Most global temperature fluctuations occur because of the El Nino-Southern Oscillation (ENSO). This naturally occurring cycle of heat transfer between the ocean and atmosphere causes variability in mean temperatures each year. 2020 ended in a negative, or cool, phase of El Nino, but it began during a slightly warm phase. This slightly increased the global average temperature; however, the cooling phase will have more of an effect on 2021 weather patterns.
“The previous record warm year, 2016, received a significant boost from a strong El Nino. The lack of a similar assist from El Nino this year is evidence that the background climate continues to warm due to greenhouse gases,” Schmidt said.

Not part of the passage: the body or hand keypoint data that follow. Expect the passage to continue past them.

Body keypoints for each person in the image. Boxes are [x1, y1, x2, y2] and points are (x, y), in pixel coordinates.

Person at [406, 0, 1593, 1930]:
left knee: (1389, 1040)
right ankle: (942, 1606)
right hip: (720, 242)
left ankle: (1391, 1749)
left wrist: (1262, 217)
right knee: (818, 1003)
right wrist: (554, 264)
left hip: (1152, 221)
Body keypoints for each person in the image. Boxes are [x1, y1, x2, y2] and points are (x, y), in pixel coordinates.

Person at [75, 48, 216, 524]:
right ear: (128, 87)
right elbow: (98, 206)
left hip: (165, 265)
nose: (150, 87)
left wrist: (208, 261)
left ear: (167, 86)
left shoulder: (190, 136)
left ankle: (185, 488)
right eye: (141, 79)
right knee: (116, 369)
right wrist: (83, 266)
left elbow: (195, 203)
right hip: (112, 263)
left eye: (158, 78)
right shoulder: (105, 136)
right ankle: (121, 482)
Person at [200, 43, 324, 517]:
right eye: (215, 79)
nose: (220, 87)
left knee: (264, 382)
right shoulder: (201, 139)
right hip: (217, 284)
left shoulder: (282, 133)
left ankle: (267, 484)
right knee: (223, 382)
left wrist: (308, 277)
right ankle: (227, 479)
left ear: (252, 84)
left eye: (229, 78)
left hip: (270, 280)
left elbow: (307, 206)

The 2020 GISS values represent average global surface temperatures observed during one year. Of course, the weather will vary throughout the globe due to local weather variations. Therefore, not every location will experience the same amount of warming, even during a record-breaking year. According to data collected by NOAA, parts of the U.S. broke heat records, while others didn’t.
Long-term trends indicate that certain areas of the globe, like the Arctic, have experienced more warming than others. The GISTEMP analysis by NASA shows that Arctic temperatures have risen three times as fast as the rest of the planet over the past three decades. The major factor contributing to this is the loss of sea ice, making the area less reflective. According to Schmidt, the Arctic sea ice minimum has decreased by around 13 percent per decade.

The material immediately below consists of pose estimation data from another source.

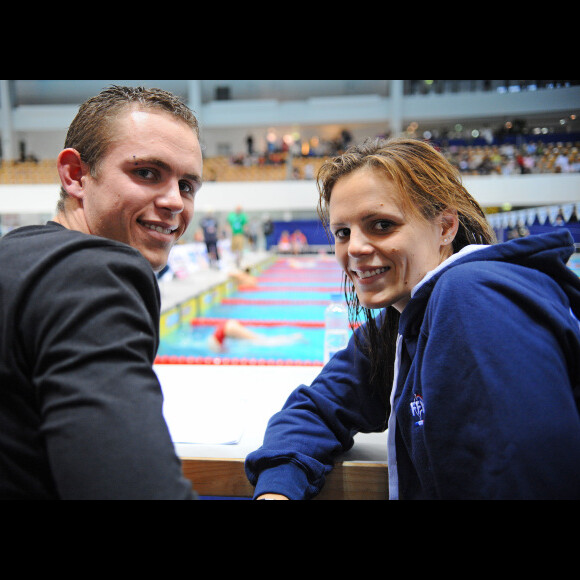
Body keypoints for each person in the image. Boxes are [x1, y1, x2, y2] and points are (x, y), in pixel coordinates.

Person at [245, 137, 580, 500]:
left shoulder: (472, 299)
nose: (354, 248)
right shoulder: (399, 325)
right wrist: (277, 489)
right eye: (343, 232)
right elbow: (316, 408)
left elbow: (525, 478)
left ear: (445, 227)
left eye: (381, 225)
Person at [0, 85, 203, 499]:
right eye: (147, 173)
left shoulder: (15, 255)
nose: (174, 203)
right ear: (76, 175)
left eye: (187, 186)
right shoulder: (94, 275)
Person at [208, 319, 304, 353]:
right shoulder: (214, 339)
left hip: (228, 328)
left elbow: (221, 350)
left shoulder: (213, 343)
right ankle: (293, 338)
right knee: (261, 340)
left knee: (262, 341)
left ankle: (294, 338)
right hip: (228, 326)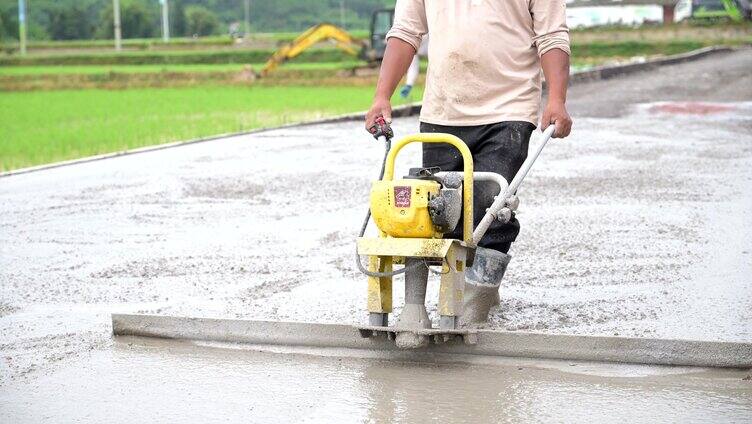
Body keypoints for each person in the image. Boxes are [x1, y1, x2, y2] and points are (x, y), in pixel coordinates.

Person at [365, 0, 573, 326]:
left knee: (492, 209)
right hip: (443, 108)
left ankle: (471, 315)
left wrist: (557, 99)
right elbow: (406, 32)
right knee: (432, 213)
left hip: (510, 108)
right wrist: (382, 95)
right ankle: (417, 310)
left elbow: (552, 36)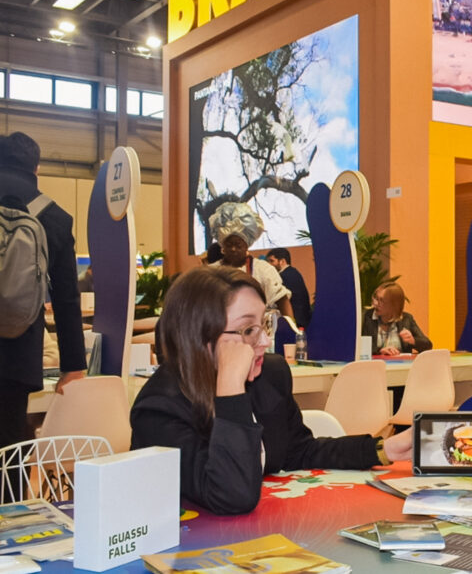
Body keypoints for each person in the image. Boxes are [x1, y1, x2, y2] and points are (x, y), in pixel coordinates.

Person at [129, 265, 412, 515]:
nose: (265, 340)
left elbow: (300, 451)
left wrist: (383, 448)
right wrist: (230, 388)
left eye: (264, 323)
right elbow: (231, 494)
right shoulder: (158, 409)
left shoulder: (270, 375)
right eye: (248, 330)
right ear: (200, 338)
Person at [0, 132, 86, 469]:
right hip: (19, 357)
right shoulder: (55, 217)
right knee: (11, 448)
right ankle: (14, 517)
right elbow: (67, 298)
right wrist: (73, 365)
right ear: (36, 168)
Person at [208, 201, 294, 322]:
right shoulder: (211, 272)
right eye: (229, 245)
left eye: (238, 245)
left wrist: (291, 330)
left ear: (247, 246)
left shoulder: (263, 270)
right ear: (222, 245)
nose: (233, 249)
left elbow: (282, 300)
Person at [362, 282, 431, 355]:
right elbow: (358, 347)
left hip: (401, 365)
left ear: (394, 305)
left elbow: (428, 345)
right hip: (375, 365)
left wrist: (413, 340)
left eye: (381, 300)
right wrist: (379, 351)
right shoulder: (366, 317)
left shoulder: (406, 319)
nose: (375, 303)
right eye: (376, 298)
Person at [266, 248, 312, 328]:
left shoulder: (283, 276)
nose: (269, 265)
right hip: (303, 320)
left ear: (282, 261)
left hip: (296, 322)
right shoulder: (293, 272)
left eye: (272, 261)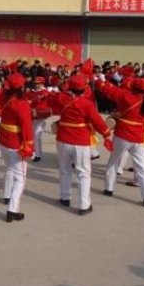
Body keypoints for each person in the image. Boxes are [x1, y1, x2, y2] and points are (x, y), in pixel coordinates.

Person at [50, 74, 112, 215]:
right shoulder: (86, 104)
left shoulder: (62, 98)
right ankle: (84, 205)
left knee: (65, 170)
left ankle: (65, 197)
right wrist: (106, 134)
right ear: (84, 88)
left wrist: (62, 89)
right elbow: (98, 122)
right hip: (80, 141)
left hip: (63, 139)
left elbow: (54, 98)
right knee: (83, 173)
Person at [96, 77, 144, 207]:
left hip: (123, 134)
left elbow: (108, 90)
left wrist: (99, 79)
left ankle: (109, 189)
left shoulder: (126, 95)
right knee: (141, 168)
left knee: (113, 162)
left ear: (134, 88)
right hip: (138, 137)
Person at [0, 73, 34, 222]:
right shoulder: (21, 103)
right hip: (16, 144)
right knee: (20, 178)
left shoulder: (5, 99)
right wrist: (29, 146)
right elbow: (26, 126)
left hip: (4, 142)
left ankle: (8, 196)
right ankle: (12, 210)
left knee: (10, 170)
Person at [29, 77, 52, 162]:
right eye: (35, 83)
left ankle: (37, 155)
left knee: (36, 135)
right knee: (33, 135)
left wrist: (34, 99)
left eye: (38, 83)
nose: (36, 85)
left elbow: (42, 97)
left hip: (41, 116)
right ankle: (35, 152)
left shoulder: (44, 92)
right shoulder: (33, 91)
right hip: (33, 115)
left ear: (42, 84)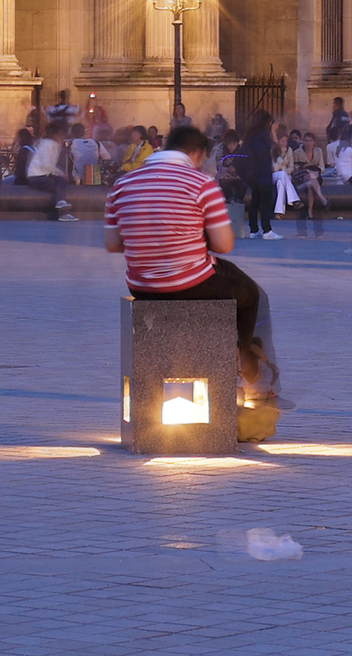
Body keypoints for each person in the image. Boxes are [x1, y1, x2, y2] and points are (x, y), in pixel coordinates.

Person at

This causes the oceans to absorb more sunlight, resulting in even greater temperature increases. Known as Arctic amplification, this phenomenon leads to more sea ice loss, ice sheet melt, and sea-level rise. Also, it results in more destructive Arctic wildfires as well as permafrost melt.

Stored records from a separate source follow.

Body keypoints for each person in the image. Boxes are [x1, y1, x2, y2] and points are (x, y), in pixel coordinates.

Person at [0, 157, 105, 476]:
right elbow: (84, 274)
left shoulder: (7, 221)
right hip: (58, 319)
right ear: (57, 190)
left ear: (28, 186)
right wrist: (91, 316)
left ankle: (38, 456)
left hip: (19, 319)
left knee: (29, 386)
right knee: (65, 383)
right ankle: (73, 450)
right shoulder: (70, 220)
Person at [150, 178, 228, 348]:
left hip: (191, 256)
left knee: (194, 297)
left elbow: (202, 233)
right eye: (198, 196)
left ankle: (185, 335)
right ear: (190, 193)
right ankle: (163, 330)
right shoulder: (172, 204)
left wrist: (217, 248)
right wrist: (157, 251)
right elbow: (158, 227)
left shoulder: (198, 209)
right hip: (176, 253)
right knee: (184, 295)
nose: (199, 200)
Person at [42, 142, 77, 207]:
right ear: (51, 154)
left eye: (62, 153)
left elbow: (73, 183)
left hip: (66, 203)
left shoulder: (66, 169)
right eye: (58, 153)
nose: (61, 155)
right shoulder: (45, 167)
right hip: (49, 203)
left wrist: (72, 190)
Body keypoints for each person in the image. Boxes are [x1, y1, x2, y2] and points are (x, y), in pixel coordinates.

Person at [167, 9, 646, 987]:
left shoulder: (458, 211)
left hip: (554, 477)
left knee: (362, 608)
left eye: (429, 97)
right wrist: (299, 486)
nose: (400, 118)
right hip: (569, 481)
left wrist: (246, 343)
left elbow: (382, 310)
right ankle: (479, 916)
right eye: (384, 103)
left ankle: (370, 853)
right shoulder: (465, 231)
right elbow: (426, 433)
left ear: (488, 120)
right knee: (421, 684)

Due partially to rising greenhouse gas emissions, the Earth’s average surface temperature is increasing. A warming Earth creates a domino effect, leading to rising seas, warming oceans, melting sea ice, and more severe weather. It seems unlikely that the long-term trend will change in our lifetime, as rising temperatures result from cumulative emissions.
However, scientists at NASA believe studying the long-term temperature trends is crucial to humanity’s ability to adapt. By having more information on how temperature changes affect us, we can learn how to weather the storms.